Just Enough Data Viz for Data Professionals
Master the 20% of Techniques That Drive 80% of Dashboard Impact
Imagine you’re planning to work in Data Analytics or are just starting out with data and have no idea what data visualization is or why it’s important. In this blog post, we’ll cover the top 20% of knowledge that addresses 80% of common use cases and interview questions. I’ve invited an expert in this field, Anastasiya Kuznetsova, who has been building dashboards and writing about Data Visualization for the past decade.
In this article, she will cover the foundational knowledge of data visualization, helping you avoid common mistakes and set high standards for data communication with your stakeholders.
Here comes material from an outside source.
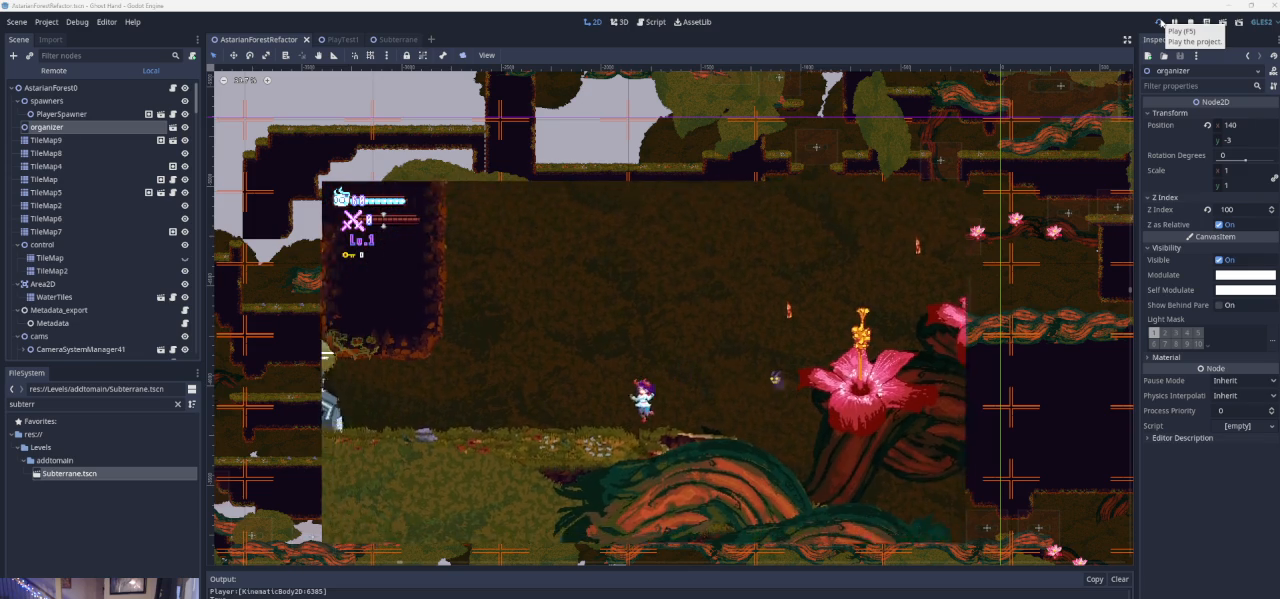
{"buttons": ["CROSS"], "left_stick": "right", "events": [[33, "left_stick", "center"], [167, "left_stick", "right"], [267, "CROSS", "down"]]}
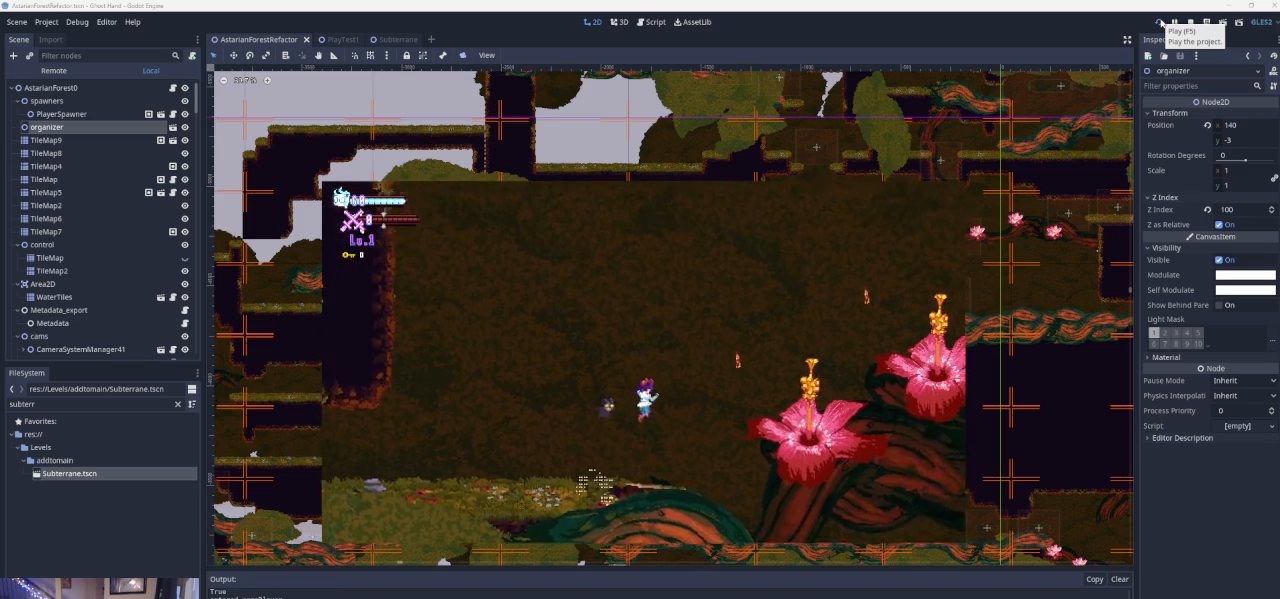
{"buttons": [], "left_stick": "right", "events": [[67, "CROSS", "up"], [167, "CROSS", "down"], [500, "CROSS", "up"]]}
Why Data Visualization Matters
Before diving into techniques, let’s start with why visualization is so essential. Data visualization bridges the gap between complex data and comprehensible insight. It helps you see what you can't easily get from the numbers alone. With effective visualizations, you not only make sense of your data but also enable decision-makers to quickly grasp key points.
To highlight this Justin Matejka and George Fitzmaurice created a broader collection of datasets that show how data can produce strikingly different visuals while maintaining similar summary statistics. It was based on the original Anscombe’s Quartet visualizing the same issue.
Each dataset looks unique—whether it's a dinosaur shape or more conventional scatter plots—once graphed. This reinforces that statistics alone aren’t enough to fully understand data.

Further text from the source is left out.